▼▼▼

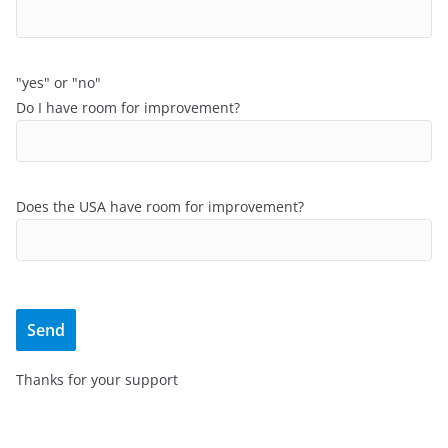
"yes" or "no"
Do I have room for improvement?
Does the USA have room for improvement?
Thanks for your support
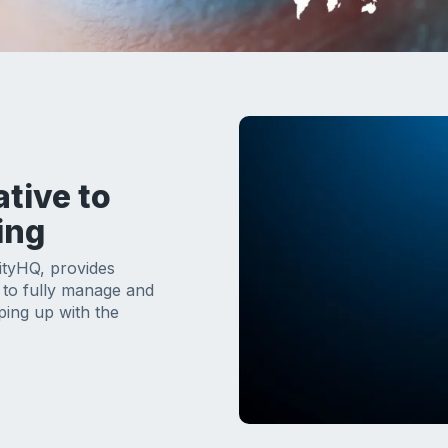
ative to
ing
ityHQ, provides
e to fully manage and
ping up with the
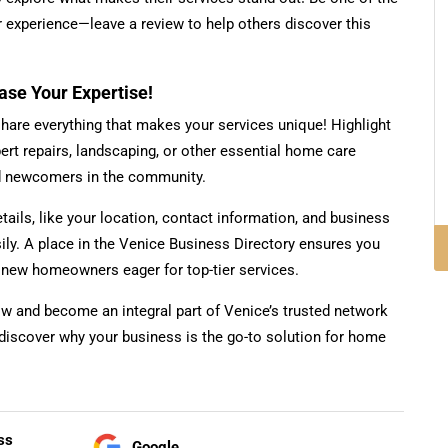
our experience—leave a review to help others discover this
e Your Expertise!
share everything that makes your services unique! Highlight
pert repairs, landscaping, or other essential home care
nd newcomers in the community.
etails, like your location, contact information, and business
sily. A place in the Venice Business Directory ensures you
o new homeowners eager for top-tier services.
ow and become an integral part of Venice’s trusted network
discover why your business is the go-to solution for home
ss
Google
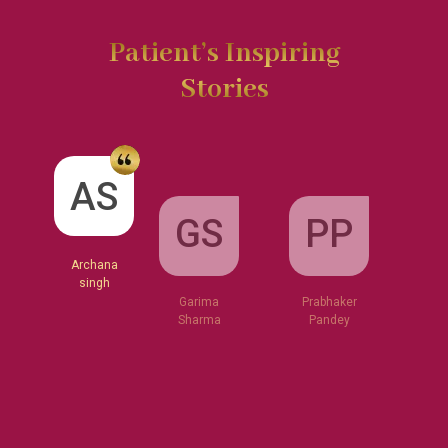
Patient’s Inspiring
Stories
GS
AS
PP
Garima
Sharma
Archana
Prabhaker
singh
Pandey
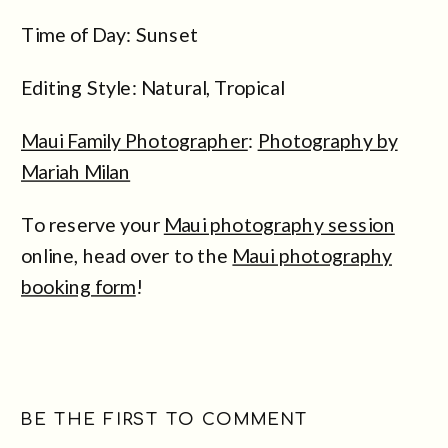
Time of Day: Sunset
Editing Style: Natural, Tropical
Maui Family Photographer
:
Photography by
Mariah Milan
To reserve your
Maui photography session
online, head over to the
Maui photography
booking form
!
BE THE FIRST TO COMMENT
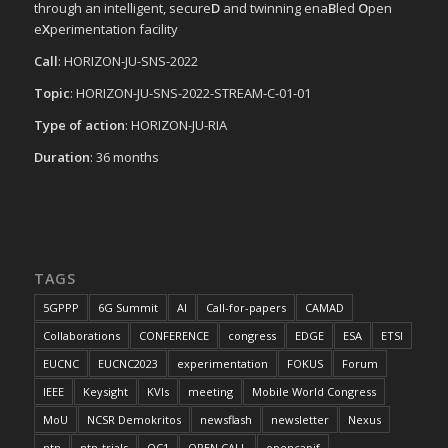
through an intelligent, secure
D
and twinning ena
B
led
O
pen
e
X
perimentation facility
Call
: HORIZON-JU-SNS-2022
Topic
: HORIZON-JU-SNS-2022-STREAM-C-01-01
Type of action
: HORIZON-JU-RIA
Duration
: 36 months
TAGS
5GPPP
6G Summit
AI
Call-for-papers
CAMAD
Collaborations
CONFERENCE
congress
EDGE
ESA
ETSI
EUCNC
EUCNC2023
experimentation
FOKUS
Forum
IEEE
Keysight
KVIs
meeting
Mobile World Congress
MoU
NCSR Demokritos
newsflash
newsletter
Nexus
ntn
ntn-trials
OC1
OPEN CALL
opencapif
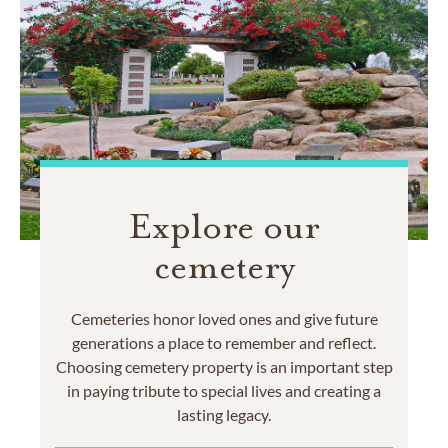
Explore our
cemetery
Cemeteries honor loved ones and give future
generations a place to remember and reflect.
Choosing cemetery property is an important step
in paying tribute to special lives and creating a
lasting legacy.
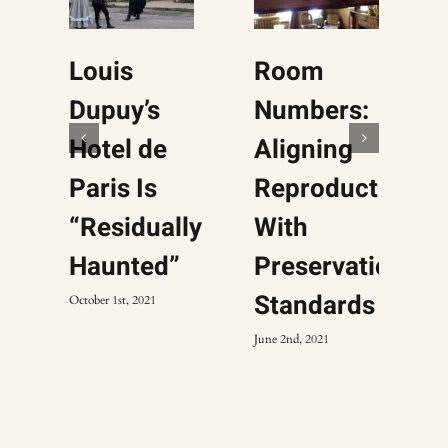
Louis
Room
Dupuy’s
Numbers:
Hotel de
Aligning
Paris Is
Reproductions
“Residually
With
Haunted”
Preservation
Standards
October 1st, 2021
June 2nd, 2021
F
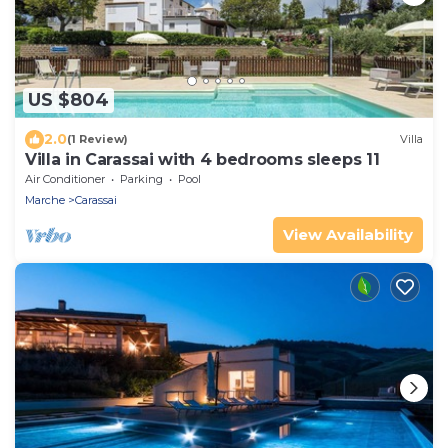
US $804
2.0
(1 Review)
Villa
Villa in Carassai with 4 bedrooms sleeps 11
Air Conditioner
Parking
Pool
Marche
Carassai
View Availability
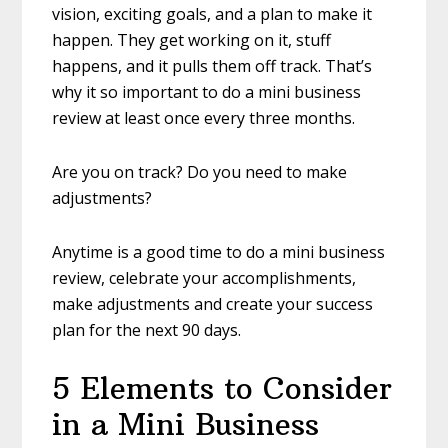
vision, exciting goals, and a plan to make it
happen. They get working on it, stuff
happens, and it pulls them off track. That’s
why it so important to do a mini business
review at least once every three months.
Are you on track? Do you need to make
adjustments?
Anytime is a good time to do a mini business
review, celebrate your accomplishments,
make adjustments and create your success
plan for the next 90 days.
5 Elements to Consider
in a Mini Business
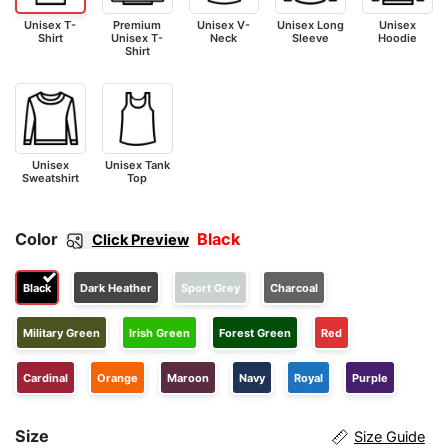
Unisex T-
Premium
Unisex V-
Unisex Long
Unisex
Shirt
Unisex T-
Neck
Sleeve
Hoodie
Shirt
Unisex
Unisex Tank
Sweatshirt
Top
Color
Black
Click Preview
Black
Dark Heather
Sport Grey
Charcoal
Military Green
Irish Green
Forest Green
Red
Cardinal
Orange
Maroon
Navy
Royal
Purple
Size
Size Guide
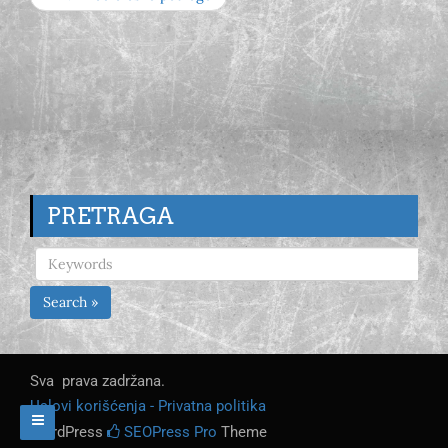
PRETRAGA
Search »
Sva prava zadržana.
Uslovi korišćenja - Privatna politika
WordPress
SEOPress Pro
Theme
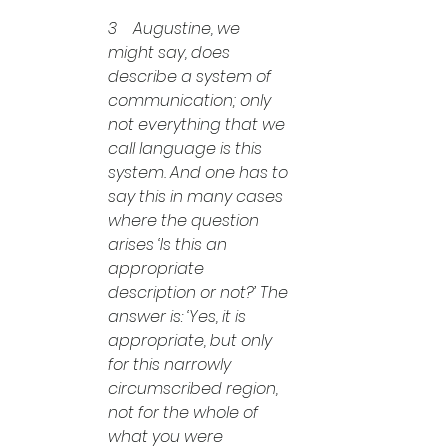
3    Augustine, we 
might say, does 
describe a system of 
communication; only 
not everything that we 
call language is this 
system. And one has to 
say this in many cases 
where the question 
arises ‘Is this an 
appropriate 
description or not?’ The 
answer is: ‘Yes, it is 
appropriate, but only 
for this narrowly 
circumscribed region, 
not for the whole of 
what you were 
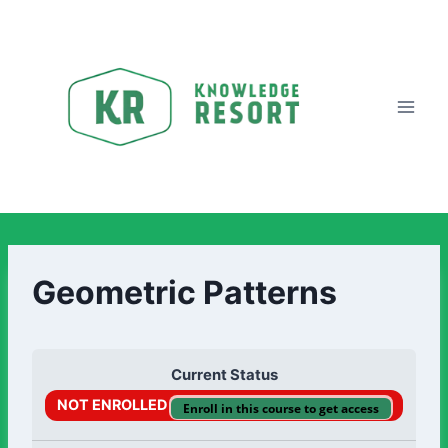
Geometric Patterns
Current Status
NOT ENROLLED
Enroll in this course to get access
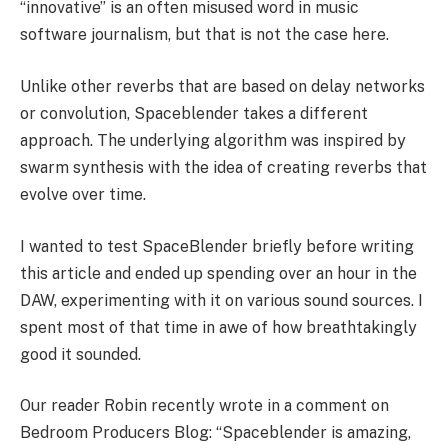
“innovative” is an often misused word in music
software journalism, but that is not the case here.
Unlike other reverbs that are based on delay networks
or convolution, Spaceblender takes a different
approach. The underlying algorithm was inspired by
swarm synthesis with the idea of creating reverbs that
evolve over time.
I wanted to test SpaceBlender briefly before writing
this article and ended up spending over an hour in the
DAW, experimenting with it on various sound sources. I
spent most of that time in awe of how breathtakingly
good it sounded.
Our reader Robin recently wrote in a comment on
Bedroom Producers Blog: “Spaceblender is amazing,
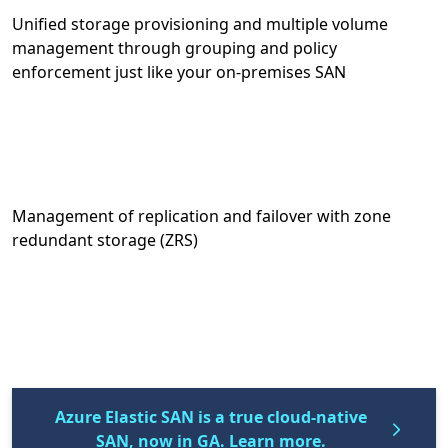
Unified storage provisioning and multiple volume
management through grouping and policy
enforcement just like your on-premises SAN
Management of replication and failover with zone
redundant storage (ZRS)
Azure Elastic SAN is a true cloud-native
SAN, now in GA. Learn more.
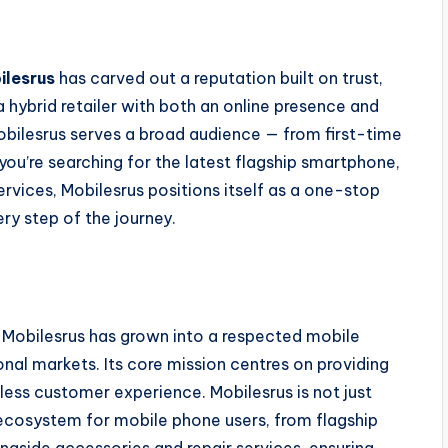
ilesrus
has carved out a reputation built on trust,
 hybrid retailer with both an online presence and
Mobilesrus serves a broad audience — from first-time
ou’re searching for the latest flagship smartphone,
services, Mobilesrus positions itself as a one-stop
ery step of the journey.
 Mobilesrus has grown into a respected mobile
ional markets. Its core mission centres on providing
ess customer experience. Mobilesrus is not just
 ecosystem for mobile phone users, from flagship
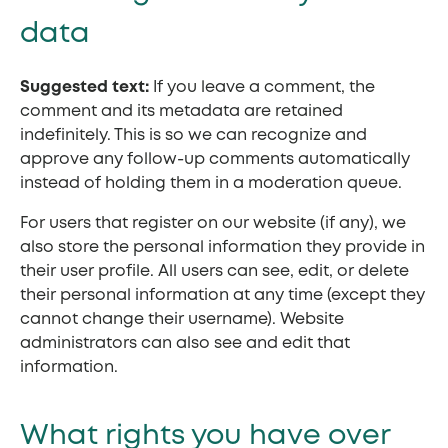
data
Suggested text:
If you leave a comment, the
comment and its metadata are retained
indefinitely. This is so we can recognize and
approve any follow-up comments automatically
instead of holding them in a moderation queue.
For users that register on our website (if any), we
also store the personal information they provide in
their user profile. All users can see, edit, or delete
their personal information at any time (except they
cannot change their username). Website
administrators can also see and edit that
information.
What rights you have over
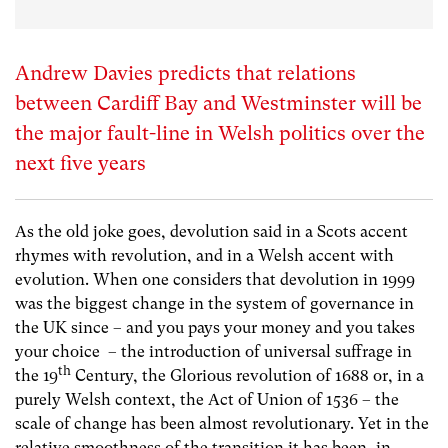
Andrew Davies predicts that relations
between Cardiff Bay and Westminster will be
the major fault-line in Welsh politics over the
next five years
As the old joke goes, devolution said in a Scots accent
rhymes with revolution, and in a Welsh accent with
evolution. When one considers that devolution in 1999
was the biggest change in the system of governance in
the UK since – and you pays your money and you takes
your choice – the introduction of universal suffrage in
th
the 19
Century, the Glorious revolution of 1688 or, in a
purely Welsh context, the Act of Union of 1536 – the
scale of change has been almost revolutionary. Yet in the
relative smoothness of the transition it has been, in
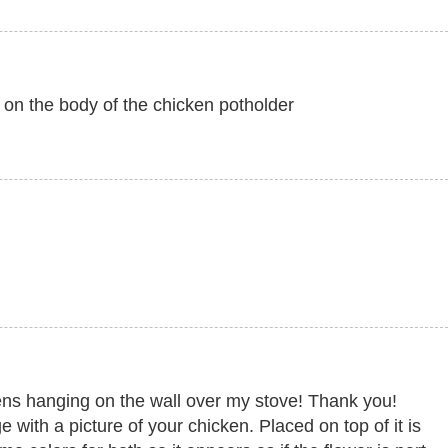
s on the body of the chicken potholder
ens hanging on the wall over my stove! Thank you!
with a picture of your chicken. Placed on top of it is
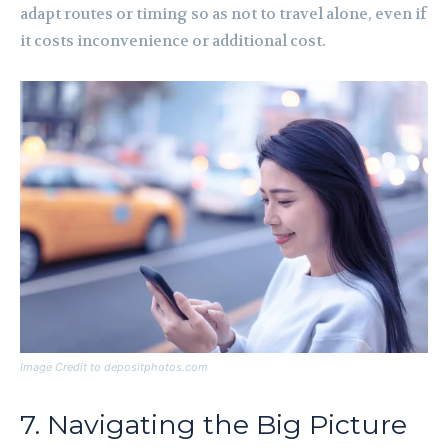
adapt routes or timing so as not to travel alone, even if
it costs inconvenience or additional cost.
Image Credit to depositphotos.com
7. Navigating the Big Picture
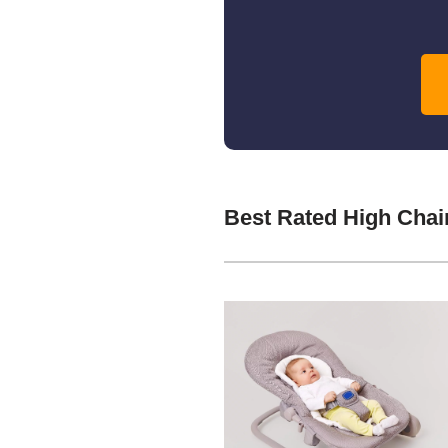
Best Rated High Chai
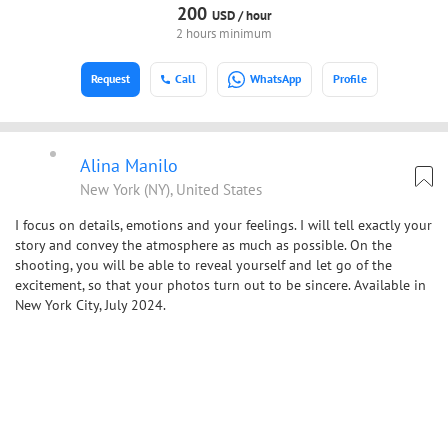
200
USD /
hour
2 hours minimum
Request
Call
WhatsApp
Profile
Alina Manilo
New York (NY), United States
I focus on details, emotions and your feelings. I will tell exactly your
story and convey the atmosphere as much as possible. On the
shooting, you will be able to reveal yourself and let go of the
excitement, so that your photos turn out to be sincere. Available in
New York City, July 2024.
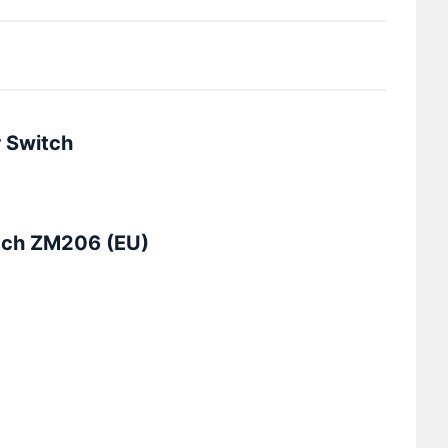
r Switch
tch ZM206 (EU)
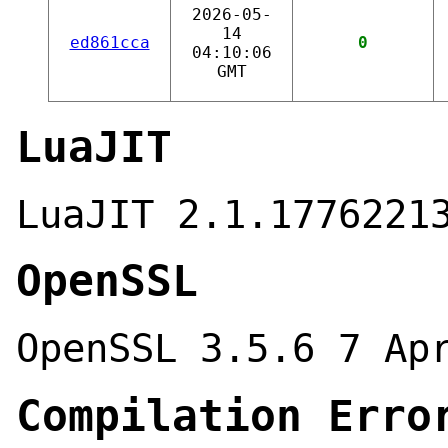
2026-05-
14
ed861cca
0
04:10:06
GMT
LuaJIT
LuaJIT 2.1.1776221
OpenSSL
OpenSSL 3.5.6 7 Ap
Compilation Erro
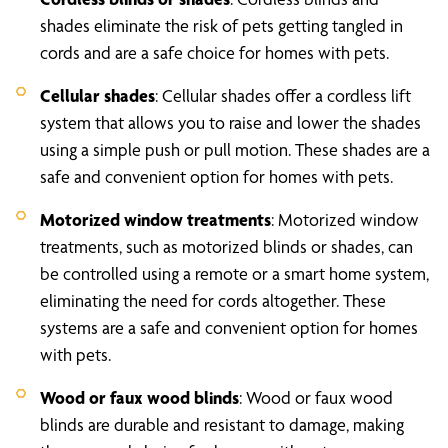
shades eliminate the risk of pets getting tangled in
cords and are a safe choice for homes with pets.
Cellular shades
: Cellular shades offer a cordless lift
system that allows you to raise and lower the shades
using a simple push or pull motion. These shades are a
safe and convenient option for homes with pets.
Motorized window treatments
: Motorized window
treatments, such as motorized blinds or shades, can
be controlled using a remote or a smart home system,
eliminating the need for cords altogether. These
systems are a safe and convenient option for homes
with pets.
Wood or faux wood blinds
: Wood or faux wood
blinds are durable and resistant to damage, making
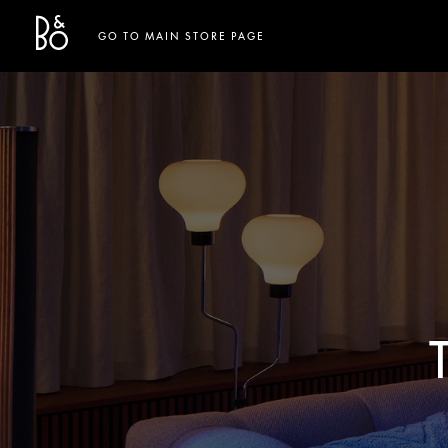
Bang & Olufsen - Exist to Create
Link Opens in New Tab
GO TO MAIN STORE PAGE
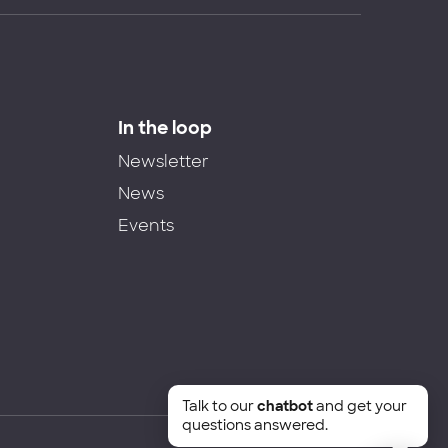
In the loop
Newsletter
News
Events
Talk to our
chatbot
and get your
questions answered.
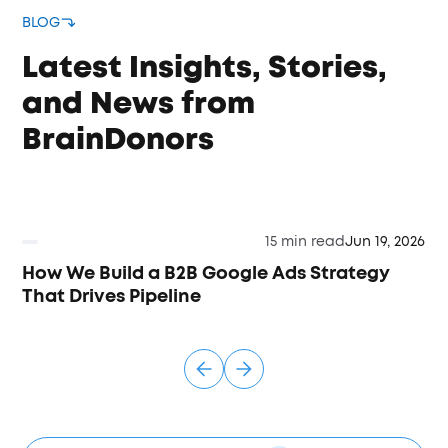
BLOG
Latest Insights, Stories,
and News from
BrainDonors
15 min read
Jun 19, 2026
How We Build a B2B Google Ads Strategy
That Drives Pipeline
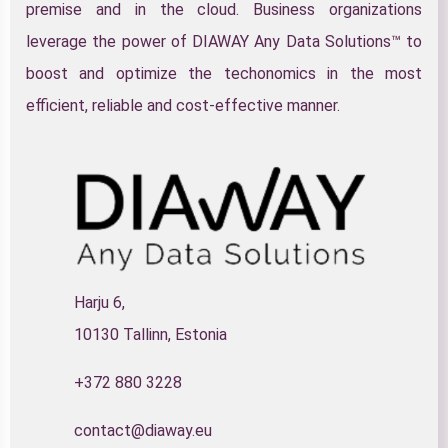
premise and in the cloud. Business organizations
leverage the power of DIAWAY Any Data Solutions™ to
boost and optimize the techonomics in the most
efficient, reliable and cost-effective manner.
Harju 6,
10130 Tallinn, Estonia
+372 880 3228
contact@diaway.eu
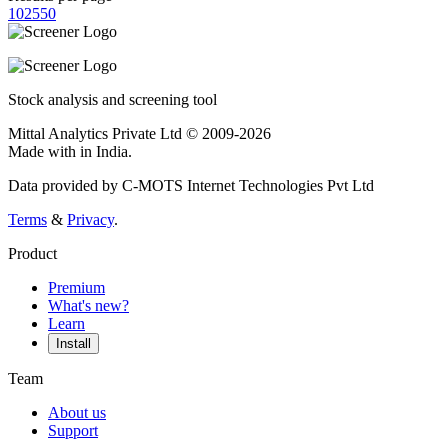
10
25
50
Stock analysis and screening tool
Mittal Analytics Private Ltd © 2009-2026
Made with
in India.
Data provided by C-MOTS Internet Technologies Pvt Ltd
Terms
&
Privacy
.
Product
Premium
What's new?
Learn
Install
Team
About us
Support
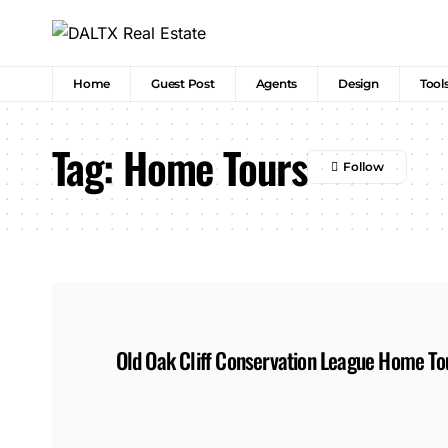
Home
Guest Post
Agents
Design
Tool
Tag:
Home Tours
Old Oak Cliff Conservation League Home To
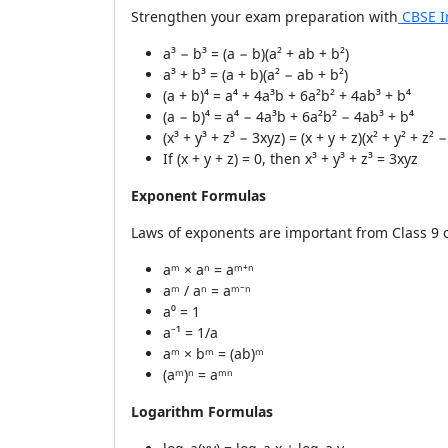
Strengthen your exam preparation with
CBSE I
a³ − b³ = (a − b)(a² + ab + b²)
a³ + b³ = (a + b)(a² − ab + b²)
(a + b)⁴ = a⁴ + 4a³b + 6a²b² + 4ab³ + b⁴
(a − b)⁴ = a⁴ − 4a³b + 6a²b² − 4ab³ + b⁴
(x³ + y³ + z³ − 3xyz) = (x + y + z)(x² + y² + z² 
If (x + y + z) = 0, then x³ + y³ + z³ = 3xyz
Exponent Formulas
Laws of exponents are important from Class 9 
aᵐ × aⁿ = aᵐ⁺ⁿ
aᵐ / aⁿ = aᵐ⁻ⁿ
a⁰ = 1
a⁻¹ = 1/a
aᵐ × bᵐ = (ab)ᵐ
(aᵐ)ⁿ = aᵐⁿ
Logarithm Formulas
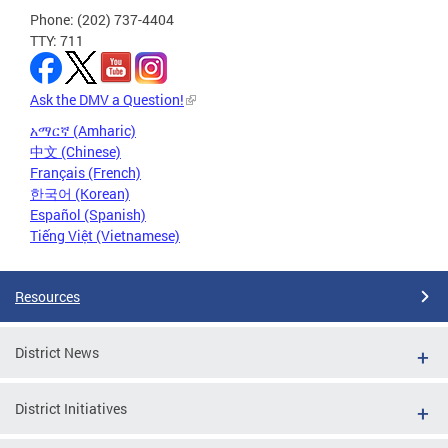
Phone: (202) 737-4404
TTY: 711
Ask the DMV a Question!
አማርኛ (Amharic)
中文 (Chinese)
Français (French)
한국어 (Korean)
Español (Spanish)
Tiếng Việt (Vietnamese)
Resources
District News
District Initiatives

▲▲▲

Copy out the data lines between the line containing "shades eliminate the" and the line containing "safe and convenient option for homes with", inclusive, with each line reproduced word for word.

shades eliminate the risk of pets getting tangled in
cords and are a safe choice for homes with pets.
Cellular shades
: Cellular shades offer a cordless lift
system that allows you to raise and lower the shades
using a simple push or pull motion. These shades are a
safe and convenient option for homes with pets.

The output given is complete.